Method 4 : Using PowerBIRestClient
Above methods work if the dataset you are refreshing is in a Premium/Fabric capacity. But you can use the PowerBIRestClient
in Semantic Link to refresh a dataset in a Pro workspace. I have written about PowerBIRestClient before.
import sempy.fabric as fabric
client = fabric.PowerBIRestClient()
datasetId = "<dataset_id>"
client.post(f"/v1.0/myorg/datasets/{datasetId}/refreshes")
# if responses code is 202, refresh was successful
# to refresh partitions, refer to option 1 on how to pass objects_to_refresh to the post request
The limitation on number refreshes (8 per day) for Pro still apply.
Method 5 : Using Pipelines
As of Apr 15, 2024, you can also use the Fabric pipelines to refresh a semantic model as an activity in a pipeline. Currently, only the entire dataset can be refreshed and not the individual tables and partitions.
Marc Lelijveld, Data Platform MVP, has a fantastic write up on putting it all together to orchestrate the refreshes, I highly recommend reading it.
Tom Oefler also has an excellent blog on how to achieve granular refreshes using Web Activity in Fabric pipelines.
So which method should you use?
If you need to refresh the entire model, refresh semantic model activity is the easiest and cleanest option. You can use the pipeline activity to refresh a Pro dataset as well.
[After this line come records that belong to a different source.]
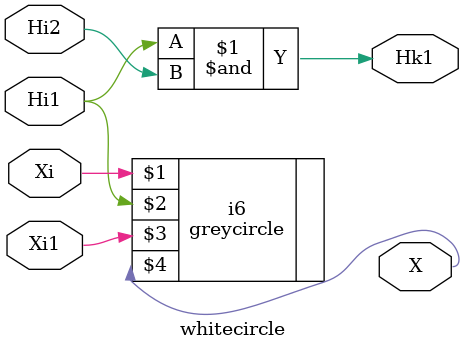
<source format=v>
`timescale 1ns / 1ps


module whitecircle(Xi,Hi1,Xi1,Hi2,X,Hk1);
input Xi,Hi1,Xi1,Hi2;
output X,Hk1;
and i5(Hk1,Hi1,Hi2);
greycircle i6(Xi,Hi1,Xi1,X);

endmodule

</source>
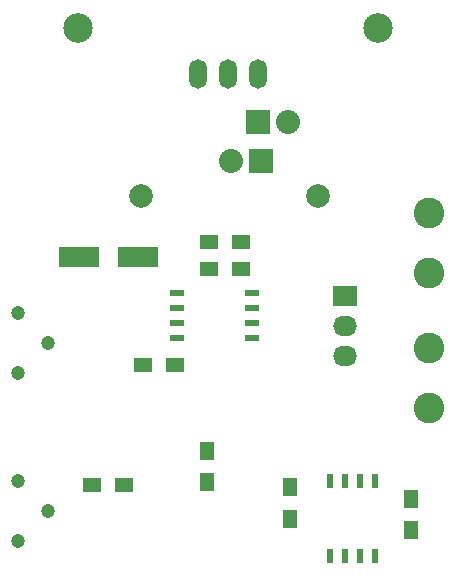
<source format=gbr>
G04 #@! TF.FileFunction,Soldermask,Top*
%FSLAX46Y46*%
G04 Gerber Fmt 4.6, Leading zero omitted, Abs format (unit mm)*
G04 Created by KiCad (PCBNEW (2015-01-29 BZR 5396)-product) date 2/25/2015 1:18:36 AM*
%MOMM*%
G01*
G04 APERTURE LIST*
%ADD10C,0.100000*%
%ADD11R,3.500120X1.800860*%
%ADD12O,1.501140X2.499360*%
%ADD13R,1.300000X1.500000*%
%ADD14R,1.500000X1.300000*%
%ADD15C,1.998980*%
%ADD16R,1.143000X0.508000*%
%ADD17R,0.508000X1.143000*%
%ADD18C,2.500000*%
%ADD19C,2.600000*%
%ADD20R,2.032000X1.727200*%
%ADD21O,2.032000X1.727200*%
%ADD22R,2.032000X2.032000*%
%ADD23O,2.032000X2.032000*%
%ADD24C,1.200000*%
G04 APERTURE END LIST*
D10*
D11*
X158028640Y-99822000D03*
X163027360Y-99822000D03*
D12*
X170688000Y-84328000D03*
X168148000Y-84328000D03*
X173228000Y-84328000D03*
D13*
X168910000Y-118952000D03*
X168910000Y-116252000D03*
D14*
X159178000Y-119126000D03*
X161878000Y-119126000D03*
D15*
X178280000Y-94680000D03*
X163280000Y-94680000D03*
D14*
X163496000Y-108966000D03*
X166196000Y-108966000D03*
X171784000Y-100838000D03*
X169084000Y-100838000D03*
X169084000Y-98552000D03*
X171784000Y-98552000D03*
D13*
X186182000Y-120316000D03*
X186182000Y-123016000D03*
X175925000Y-122025000D03*
X175925000Y-119325000D03*
D16*
X166385000Y-106741000D03*
X166385000Y-105471000D03*
X166385000Y-104201000D03*
X166385000Y-102931000D03*
X172735000Y-102931000D03*
X172735000Y-104201000D03*
X172735000Y-105471000D03*
X172735000Y-106741000D03*
D17*
X179343000Y-118787000D03*
X180613000Y-118787000D03*
X181883000Y-118787000D03*
X183153000Y-118787000D03*
X183153000Y-125137000D03*
X181883000Y-125137000D03*
X180613000Y-125137000D03*
X179343000Y-125137000D03*
D18*
X157960000Y-80464000D03*
X157960000Y-80464000D03*
X183360000Y-80464000D03*
D19*
X187698000Y-112680000D03*
X187698000Y-107600000D03*
X187698000Y-101250000D03*
X187698000Y-96170000D03*
D20*
X180594000Y-103124000D03*
D21*
X180594000Y-105664000D03*
X180594000Y-108204000D03*
D22*
X173482000Y-91694000D03*
D23*
X170942000Y-91694000D03*
D22*
X173228000Y-88392000D03*
D23*
X175768000Y-88392000D03*
D24*
X152882000Y-104646000D03*
X152882000Y-109726000D03*
X155422000Y-107186000D03*
X152882000Y-118870000D03*
X152882000Y-123950000D03*
X155422000Y-121410000D03*
M02*

</source>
If you need to refresh individual tables and partitions, I like Option 1 using
fabric.refresh_dataset
because it's an API call so you are not making any structural changes to the model. Plus, since you will be using the notebooks, you can make it more dynamic and conditional. It uses the spark cluster though (until Python kernel becomes available) so I suspect, Web Activity will be a cheaper option (fewer CUs + avoids using spark vCores) if you know which tables/partitions to refresh and the logic is straightforward.